CORRESP 1 filename1.htm CORRESP

VIA ELECTRONIC TRANSMISSION AND

OVERNIGHT DELIVERY

June 26, 2017

United States Securities and Exchange Commission

Division of Corporation Finance

Washington, D.C. 20549-7010

Attention:  

David Lin, Staff Attorney

Christopher Dunham, Staff Accountant

 

Re: Farmers National Banc Corp.
  Registration Statement on Form S-4
  Filed May 12, 2017
  File No. 333-217958

Dear Mr. Lin:

This letter sets forth the responses of Farmers National Banc Corp. (the “Company”) to the oral comments of the staff (the “Staff”) of the Securities and Exchange Commission (the “Commission”) provided in our conversation on June 8, 2017, related to the above-referenced Registration Statement on Form S-4. For your convenience, we have set forth below each of the Staff’s comments and the corresponding responses of the Company.

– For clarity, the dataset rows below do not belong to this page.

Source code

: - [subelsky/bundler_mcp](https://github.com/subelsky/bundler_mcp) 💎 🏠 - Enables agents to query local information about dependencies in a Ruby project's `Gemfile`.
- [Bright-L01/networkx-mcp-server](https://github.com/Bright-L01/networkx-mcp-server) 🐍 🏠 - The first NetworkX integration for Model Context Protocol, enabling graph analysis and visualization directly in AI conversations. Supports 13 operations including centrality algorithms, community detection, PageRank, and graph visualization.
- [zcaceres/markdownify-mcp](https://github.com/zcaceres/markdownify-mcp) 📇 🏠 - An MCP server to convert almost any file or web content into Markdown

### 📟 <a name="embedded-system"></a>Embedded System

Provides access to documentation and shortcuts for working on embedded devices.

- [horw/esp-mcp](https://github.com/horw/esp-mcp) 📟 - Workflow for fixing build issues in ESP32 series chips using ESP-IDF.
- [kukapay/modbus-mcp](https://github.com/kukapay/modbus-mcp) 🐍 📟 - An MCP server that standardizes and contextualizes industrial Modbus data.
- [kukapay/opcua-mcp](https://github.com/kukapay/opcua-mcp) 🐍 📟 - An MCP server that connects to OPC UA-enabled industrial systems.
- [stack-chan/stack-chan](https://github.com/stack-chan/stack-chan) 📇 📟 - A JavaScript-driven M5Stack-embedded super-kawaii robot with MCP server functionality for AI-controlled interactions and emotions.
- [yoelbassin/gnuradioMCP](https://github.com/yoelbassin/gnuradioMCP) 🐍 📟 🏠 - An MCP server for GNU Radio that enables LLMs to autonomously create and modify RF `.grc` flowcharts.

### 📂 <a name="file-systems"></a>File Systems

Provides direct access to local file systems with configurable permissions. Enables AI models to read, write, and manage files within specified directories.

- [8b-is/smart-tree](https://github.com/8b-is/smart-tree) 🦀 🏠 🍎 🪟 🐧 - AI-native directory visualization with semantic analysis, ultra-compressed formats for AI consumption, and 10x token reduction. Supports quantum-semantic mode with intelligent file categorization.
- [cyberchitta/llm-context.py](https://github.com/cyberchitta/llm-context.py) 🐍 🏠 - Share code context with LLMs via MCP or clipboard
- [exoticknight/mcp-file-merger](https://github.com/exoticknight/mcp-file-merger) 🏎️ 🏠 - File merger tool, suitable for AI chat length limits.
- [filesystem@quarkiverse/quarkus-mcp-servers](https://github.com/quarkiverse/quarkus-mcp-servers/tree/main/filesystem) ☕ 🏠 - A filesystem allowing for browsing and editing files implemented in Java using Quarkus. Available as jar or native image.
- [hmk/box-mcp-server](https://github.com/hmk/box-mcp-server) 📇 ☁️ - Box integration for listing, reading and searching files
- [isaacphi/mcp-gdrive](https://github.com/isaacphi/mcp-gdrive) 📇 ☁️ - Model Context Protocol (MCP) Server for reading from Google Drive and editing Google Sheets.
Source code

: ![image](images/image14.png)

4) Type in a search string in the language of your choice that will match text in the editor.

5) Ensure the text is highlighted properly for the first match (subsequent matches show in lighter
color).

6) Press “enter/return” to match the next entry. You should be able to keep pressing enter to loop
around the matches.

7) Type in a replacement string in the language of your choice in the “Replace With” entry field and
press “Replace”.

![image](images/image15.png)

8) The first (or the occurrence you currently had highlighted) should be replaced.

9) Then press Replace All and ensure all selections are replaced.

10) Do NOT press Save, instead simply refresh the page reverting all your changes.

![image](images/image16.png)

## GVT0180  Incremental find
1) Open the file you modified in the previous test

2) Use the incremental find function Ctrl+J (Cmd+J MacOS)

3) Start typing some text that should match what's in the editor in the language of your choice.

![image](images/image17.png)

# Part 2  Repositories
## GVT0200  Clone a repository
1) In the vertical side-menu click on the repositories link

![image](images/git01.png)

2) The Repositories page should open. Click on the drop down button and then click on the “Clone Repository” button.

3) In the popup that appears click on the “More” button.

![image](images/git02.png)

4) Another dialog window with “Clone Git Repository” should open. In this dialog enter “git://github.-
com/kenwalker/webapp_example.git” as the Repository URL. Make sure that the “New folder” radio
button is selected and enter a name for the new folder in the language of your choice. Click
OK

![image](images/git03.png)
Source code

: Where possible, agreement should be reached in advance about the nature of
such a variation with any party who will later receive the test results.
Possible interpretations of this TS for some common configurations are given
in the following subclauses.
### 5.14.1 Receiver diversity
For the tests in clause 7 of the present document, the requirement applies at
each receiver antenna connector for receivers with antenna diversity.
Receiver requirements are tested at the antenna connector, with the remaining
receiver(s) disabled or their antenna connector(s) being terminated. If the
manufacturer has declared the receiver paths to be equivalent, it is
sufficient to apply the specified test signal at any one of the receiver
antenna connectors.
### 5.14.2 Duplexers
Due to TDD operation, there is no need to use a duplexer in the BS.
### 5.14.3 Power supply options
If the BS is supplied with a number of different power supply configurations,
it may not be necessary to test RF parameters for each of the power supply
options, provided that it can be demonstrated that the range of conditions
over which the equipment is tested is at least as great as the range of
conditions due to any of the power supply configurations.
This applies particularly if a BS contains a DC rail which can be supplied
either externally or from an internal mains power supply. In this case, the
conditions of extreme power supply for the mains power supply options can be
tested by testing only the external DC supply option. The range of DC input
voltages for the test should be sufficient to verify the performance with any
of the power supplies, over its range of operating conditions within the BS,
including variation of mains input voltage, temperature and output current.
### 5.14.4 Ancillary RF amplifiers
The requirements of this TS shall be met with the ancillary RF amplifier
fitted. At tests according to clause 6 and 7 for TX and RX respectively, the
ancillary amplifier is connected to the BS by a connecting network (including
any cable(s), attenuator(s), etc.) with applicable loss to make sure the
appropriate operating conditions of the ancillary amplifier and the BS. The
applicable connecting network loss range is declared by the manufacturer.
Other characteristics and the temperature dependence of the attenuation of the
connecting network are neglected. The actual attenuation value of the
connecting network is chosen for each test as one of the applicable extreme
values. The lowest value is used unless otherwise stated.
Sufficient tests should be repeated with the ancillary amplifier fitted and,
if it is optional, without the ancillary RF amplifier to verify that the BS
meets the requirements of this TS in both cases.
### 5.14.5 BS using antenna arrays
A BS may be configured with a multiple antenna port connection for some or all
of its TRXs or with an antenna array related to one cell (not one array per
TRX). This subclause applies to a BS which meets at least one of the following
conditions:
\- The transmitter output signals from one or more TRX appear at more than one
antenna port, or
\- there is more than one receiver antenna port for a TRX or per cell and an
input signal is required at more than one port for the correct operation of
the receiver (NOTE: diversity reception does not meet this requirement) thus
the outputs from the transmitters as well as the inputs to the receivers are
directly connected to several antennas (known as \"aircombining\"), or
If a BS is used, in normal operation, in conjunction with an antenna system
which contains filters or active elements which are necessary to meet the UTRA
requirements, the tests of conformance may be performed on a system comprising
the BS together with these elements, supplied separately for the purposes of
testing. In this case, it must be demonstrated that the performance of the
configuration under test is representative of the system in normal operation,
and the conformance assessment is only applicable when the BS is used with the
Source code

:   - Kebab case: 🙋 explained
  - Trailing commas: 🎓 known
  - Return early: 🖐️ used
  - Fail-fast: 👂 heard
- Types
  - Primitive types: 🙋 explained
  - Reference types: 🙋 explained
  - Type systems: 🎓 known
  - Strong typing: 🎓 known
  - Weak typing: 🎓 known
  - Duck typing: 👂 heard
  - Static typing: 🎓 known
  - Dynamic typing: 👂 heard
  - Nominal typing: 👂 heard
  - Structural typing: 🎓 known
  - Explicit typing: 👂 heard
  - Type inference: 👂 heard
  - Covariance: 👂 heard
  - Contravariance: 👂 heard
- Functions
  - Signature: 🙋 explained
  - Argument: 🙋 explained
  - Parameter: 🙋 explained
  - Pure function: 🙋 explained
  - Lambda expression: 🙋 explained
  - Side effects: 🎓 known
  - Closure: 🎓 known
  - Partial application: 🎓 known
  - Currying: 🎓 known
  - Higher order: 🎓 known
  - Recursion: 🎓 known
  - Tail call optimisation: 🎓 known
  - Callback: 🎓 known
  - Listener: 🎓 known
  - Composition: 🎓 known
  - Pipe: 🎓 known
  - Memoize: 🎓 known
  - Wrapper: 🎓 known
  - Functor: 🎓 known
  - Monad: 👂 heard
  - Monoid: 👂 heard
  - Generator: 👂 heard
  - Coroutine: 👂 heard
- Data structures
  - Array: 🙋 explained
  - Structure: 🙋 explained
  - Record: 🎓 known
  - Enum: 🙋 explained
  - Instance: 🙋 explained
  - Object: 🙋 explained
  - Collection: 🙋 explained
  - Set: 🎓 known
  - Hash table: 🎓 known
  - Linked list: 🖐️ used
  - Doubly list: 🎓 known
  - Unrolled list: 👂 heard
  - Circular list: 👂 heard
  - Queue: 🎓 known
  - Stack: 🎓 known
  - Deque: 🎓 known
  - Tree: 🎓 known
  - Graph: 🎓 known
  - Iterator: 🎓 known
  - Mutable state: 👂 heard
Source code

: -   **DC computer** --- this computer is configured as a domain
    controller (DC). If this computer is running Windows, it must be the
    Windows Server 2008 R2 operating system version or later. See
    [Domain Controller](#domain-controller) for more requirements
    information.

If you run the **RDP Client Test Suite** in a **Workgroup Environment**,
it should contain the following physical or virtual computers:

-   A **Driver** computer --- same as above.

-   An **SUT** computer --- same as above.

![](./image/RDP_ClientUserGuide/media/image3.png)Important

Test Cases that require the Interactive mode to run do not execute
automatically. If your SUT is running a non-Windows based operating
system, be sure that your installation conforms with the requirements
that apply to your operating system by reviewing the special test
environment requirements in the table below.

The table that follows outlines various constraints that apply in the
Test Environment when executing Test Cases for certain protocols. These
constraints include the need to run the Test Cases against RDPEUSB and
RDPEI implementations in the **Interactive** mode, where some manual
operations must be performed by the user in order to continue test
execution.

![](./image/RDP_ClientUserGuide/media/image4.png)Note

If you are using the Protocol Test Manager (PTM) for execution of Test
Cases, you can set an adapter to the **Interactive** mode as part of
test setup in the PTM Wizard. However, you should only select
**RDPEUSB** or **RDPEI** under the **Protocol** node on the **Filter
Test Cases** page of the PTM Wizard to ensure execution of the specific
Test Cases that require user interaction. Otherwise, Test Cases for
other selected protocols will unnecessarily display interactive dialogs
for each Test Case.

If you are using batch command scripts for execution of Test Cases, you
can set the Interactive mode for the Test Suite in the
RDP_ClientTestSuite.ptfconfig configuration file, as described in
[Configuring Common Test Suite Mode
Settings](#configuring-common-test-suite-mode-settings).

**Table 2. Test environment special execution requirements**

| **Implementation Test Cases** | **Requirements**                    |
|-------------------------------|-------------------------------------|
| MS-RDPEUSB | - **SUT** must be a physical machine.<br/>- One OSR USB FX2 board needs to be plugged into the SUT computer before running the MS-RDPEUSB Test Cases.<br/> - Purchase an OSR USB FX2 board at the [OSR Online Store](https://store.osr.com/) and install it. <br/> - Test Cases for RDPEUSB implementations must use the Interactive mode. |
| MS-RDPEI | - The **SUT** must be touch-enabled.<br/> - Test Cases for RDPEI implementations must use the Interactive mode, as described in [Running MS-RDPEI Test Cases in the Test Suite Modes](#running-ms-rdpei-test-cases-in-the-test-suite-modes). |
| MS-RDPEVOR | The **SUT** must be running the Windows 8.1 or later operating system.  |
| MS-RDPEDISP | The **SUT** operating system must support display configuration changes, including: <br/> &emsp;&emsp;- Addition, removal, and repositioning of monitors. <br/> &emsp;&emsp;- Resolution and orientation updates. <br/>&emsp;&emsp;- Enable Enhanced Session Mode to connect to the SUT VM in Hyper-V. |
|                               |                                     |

Registration Statement on Form S-4 filed May 12, 2017

Approval of non-affiliated shareholders, page 10

 

1. Please revise to disclose clearly that the condition precedent to each party’s obligation to effect the merger requiring the affirmative vote of the holders of not less than a majority of the issued and outstanding Monitor common shares who are not officers, directors or affiliates of Monitor may be waived by the parties, and add a risk factor to that effect.

Response:

The Registration Statement has been revised on pages 4, 10, and 27. A Risk Factor has been added on page 21 disclosing that the merger may still proceed, even if the holders of not less than a majority of the issued and outstanding Monitor common shares who are not officers, directors or affiliates of Monitor fail to approve the merger, if the parties waive the requirement of this condition precedent.


David C. Lin

Christopher Dunham

June 26, 2017

Page 2

 

2. Please revise on page 26 and elsewhere as appropriate to add further explanation regarding the second shareholder proposal relating to the conditional amendment of the Monitor Articles of Incorporation to remove right of first refusal provisions, including the text of the applicable provisions, the nature of the conditional amendment, and the waiver being sought with respect to the right of first refusal provisions.

The Registration Statement has been revised on pages 4, 10, 24, and 27 to add further explanation regarding the proposal to conditionally amend the Monitor Articles of Incorporation to eliminate the right of first refusal provisions, and to eliminate the need to seek a waiver with respect to the right of first refusal provisions.

We believe that the foregoing has been responsive to each of the Staff’s oral comments. The If you have any further questions or require additional information, please do not hesitate to contact me as counsel to the Company at (330) 208-1015, or jbtreier@vorys.com.

 

Sincerely,

/s/ J. Bret Treier

J. Bret Treier

cc: Kevin J. Helmick President and Chief Executive Officer, Farmers National Banc Corp.